The sun goes down here around 4:30 PM and it’s usually dark about an hour or so after that. If I had electricity here, other than a noisy generator in my motorhome, I’d still be reading, watching a movie, or doing something using that power source. My house batteries – two marine batteries – are old and in poor condition, and do not keep a charge for long. Therefore, in order to maintain enough power to keep the igniter for the refrigerator in gas mode working, I use lights and other electrical things as little as possible. We’re making a trip up to Yuma next week for two new batteries for me and one for Ruben, the caretaker here. In talking with him yesterday, I found out that he is also having the same kind of problems, but batteries here cost about twice as much as in the States. He offered to install mine since he’s very knowledgeable about things like that.
In the meantime, living according to when the sun rises and sets is an interesting experience. I’ve done it before when tent camping, but not for so long at a time. For one thing, I’m getting PLENTY of sleep, probably too much. I’ve always been an early riser, so it’s not a problem to get up in time to take a walk on the beach and watch the sun come up over the ocean. This morning I discovered where the large brown pelicans hang out early in the morning and watched them for a long time. I also saw at least two larger mammals in the water, perhaps small whales, but more likely dolphins. They swam very close to shore, among the pelicans.
The sunrise begins as a faint orange glow in the east, over the rocks, and that glow becomes brighter and brighter until the sun fully rises. It’s a time for walking slowly, for climbing on the rocks, for discovering new places, for seeking out more beautiful shells and small stones for my collection. Right now sunrise comes when the tide is still fairly high so there’s a limit to how far out I can explore. But, there’s still plenty to see.
There is a downside to living according to the sun, though. I don’t like to use the generator at night because it’s noisy and disturbs the silence here. I’m living by the ocean because the sound of the waves is peaceful, and I hate to add more noise. So, I usually get into bed shortly after sunset to read or work on the computer for a while. I have a battery-operated Coleman lantern and a flashlight, as well as a small inverter to provide power for the computer. So, no problem there.
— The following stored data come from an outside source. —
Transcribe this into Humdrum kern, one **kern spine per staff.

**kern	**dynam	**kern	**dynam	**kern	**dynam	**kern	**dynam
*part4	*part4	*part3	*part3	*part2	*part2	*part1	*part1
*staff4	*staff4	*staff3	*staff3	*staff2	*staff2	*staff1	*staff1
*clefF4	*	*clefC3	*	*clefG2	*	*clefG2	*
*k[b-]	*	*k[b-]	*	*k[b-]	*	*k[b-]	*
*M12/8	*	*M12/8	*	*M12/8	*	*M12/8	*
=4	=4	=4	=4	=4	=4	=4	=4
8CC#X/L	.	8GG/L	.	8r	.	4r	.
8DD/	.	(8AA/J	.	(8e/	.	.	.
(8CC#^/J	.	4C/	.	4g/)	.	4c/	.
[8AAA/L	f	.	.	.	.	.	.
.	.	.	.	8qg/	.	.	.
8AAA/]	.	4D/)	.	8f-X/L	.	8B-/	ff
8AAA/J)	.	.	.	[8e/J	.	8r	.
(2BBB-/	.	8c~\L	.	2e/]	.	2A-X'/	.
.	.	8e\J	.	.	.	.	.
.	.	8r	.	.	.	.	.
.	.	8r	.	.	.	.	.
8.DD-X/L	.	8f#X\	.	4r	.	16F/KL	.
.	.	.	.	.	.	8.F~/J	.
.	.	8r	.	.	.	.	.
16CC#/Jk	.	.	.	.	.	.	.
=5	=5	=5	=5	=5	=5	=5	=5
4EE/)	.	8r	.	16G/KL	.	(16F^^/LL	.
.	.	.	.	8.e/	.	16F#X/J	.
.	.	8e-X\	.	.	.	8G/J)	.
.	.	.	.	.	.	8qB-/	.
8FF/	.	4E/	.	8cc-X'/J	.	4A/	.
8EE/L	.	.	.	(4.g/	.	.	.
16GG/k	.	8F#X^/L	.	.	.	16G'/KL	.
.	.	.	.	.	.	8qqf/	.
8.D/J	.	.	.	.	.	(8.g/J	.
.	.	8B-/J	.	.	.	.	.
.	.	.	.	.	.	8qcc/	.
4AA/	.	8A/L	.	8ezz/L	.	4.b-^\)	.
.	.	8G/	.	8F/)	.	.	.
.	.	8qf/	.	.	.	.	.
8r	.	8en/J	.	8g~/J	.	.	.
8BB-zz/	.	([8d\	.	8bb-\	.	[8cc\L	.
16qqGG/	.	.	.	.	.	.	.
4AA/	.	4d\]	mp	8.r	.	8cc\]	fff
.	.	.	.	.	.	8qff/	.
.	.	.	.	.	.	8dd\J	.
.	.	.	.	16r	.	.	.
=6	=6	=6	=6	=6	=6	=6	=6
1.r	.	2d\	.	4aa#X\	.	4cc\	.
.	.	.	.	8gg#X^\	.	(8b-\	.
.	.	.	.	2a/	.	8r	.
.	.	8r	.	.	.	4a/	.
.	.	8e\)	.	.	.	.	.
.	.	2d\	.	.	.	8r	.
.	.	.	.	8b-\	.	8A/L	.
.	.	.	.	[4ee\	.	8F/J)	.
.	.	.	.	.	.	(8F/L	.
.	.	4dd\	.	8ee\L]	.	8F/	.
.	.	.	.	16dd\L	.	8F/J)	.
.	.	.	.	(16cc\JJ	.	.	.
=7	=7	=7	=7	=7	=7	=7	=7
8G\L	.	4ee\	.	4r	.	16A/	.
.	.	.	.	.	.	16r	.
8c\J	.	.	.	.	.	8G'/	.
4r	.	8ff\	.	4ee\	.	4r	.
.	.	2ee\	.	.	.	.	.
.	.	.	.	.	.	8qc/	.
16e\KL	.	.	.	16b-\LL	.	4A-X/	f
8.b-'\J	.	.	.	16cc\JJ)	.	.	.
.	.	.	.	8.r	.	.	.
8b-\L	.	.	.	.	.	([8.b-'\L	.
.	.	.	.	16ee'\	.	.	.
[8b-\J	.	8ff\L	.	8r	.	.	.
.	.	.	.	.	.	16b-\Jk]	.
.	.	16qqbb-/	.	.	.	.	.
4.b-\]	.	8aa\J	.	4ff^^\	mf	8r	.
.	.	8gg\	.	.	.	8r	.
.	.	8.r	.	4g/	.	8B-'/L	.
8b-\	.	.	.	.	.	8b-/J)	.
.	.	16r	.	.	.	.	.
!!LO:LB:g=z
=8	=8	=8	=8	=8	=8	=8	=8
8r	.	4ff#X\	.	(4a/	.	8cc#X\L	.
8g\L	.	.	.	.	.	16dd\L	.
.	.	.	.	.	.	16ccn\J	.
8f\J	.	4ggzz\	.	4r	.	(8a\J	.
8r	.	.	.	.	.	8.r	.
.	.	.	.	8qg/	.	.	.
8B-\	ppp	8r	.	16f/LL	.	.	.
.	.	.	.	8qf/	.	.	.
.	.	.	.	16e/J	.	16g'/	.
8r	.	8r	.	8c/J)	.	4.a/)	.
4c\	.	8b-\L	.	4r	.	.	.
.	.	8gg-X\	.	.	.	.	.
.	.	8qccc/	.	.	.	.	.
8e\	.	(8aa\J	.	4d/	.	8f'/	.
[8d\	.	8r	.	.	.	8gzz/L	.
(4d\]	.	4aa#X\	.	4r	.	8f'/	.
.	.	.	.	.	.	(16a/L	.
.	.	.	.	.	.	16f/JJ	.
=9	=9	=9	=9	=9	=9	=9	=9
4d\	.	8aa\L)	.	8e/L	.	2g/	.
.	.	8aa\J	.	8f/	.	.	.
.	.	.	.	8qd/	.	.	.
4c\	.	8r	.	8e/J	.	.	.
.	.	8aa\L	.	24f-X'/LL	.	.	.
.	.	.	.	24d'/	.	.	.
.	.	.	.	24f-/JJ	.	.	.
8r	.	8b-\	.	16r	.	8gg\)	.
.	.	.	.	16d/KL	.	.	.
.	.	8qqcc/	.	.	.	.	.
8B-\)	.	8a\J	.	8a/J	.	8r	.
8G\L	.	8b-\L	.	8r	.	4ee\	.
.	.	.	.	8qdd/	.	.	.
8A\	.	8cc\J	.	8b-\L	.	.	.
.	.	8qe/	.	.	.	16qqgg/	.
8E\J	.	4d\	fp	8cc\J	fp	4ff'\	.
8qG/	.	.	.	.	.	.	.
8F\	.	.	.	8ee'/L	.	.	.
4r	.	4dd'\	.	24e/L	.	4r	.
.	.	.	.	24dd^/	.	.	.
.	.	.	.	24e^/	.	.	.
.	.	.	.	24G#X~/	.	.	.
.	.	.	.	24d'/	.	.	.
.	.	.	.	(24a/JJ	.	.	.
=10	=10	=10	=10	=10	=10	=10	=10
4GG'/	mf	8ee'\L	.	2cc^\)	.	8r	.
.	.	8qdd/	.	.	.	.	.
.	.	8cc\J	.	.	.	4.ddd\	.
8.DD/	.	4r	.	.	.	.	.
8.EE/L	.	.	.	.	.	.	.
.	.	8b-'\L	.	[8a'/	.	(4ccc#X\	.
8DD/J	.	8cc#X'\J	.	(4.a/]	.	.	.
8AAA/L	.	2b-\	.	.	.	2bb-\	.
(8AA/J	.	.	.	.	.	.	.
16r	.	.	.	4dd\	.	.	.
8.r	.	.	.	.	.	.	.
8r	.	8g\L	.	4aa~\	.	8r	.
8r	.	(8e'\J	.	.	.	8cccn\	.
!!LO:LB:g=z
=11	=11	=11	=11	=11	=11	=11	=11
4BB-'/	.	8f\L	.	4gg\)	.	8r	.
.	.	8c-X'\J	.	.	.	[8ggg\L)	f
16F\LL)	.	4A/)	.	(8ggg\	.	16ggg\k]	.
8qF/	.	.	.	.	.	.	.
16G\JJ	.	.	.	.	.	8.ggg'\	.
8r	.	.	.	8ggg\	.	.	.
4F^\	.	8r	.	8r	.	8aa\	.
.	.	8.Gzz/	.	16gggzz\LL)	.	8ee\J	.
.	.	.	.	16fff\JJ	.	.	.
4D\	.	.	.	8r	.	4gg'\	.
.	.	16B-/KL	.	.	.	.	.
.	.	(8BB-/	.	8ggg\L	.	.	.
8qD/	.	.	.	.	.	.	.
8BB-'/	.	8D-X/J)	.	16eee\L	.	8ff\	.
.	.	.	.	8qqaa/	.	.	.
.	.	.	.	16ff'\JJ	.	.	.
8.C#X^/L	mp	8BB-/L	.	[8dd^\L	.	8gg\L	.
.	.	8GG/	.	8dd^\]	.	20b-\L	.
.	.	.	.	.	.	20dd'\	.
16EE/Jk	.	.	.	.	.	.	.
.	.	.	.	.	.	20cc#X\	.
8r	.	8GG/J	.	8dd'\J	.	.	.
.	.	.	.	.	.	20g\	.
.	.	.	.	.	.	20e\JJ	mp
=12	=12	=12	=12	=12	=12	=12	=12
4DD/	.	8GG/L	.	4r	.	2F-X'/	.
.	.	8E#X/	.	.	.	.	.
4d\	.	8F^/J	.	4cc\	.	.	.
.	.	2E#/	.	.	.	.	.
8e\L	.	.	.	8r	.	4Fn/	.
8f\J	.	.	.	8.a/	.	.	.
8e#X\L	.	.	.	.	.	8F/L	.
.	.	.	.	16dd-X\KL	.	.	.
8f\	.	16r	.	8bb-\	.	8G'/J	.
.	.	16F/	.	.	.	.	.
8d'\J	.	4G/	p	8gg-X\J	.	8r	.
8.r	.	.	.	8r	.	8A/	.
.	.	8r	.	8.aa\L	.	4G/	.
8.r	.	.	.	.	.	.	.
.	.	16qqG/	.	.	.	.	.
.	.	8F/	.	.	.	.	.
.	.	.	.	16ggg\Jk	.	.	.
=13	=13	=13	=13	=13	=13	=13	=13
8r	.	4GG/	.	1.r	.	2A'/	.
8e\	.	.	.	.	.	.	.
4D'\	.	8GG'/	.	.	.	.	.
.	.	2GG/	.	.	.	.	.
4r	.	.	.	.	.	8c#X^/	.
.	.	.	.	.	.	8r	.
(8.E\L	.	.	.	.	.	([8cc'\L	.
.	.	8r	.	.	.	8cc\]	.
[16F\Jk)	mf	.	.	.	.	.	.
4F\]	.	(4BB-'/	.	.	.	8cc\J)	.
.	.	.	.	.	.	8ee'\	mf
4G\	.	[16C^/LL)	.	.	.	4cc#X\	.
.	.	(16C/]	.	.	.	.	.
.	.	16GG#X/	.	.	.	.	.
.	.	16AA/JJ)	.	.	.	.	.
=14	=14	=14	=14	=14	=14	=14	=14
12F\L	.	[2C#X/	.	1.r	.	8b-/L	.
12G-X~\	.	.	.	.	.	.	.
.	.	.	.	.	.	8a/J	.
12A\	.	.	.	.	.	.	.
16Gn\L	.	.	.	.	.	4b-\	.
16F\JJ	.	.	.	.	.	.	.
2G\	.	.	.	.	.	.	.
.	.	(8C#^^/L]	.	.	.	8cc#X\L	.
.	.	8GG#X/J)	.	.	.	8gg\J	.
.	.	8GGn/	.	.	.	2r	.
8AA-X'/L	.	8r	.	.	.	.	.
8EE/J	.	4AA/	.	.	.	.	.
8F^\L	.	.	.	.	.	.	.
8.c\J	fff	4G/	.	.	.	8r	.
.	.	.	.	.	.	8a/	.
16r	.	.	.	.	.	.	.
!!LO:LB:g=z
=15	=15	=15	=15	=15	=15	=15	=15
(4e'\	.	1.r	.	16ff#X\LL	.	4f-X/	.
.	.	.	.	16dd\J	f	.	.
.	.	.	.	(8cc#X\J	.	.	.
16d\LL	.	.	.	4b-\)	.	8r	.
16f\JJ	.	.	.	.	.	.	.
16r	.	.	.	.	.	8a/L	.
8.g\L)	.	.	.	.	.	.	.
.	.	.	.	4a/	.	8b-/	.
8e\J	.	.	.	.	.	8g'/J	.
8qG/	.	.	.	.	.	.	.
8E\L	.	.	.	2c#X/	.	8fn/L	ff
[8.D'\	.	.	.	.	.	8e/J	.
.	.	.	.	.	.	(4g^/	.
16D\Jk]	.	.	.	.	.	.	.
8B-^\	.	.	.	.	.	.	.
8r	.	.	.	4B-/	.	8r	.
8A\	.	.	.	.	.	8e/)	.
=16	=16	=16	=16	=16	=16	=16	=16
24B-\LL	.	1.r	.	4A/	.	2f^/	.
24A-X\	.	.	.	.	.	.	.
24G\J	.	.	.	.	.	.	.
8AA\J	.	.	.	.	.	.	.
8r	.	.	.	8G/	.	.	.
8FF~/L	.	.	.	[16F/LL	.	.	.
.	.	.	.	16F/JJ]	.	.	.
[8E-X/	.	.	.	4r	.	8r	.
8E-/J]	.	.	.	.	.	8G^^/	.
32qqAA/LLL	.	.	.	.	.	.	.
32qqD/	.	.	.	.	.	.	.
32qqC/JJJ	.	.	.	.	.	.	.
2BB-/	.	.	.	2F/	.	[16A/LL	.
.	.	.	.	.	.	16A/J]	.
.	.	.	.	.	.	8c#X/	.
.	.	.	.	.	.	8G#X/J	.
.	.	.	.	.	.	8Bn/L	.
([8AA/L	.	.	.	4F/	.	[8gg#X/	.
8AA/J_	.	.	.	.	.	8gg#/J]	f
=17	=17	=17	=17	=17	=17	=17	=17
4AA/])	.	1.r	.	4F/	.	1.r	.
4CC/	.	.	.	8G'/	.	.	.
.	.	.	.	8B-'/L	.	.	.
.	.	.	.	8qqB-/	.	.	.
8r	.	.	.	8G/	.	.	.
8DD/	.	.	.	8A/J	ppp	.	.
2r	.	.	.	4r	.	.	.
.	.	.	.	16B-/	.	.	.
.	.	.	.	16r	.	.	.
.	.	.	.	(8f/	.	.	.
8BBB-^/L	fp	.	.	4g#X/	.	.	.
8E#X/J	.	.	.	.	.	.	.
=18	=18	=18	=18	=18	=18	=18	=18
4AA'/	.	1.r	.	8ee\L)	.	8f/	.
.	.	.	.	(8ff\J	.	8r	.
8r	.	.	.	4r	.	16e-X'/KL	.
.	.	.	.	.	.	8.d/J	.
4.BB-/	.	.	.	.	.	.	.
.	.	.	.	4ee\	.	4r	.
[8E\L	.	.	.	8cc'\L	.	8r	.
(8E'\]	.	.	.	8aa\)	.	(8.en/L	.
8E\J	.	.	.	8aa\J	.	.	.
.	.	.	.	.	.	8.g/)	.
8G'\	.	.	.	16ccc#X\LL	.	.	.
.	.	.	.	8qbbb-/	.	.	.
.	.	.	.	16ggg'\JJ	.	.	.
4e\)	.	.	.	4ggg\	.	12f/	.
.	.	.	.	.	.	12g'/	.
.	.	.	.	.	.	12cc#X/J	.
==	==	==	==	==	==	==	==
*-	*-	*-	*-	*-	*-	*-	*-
It’s easy to write up my daily impressions and take care of photos for my blog.
The problem lies with the equation that darkness = time to sleep. I’ve been going to sleep around 7:00 or so each night. That’s fine, except my body usually rebels a bit about 11:00, saying “you’ve had enough sleep. It’s time to wake up.” And I do, at least for a while. Tonight I got dressed and walked down to the beach. The strong wind of the past few days has finally abated a little, at least temporarily, and the stars were out in full display. Orion glowed clear and bright, as did the more reddish Mars. I sat on the sand down by the water and marveled at how lucky I am to be here in such a beautiful place.
However, that still leaves the problem of now being wide awake again. When I finish this reflection, I’ll most likely attempt to go back to sleep. That’s usually not a problem. I know people have lived their lives according to the rising and setting of the sun for thousands of years, and I believe it’s a perfect way to live. But, after a lifetime of living according to clocks and “expected” times for doing things, it’s taking a while to get used to this more natural way of measuring time.
I’ll eventually return to that way of life, at least for part of the year, to living by a clock and performing expected tasks at expected times. However, this much simpler life on the beach in Baja will always call to me. And I’m sure I’ll respond by returning again and again. Right now, I’m ready to go back to bed and look forward to seeing more life early in the morning.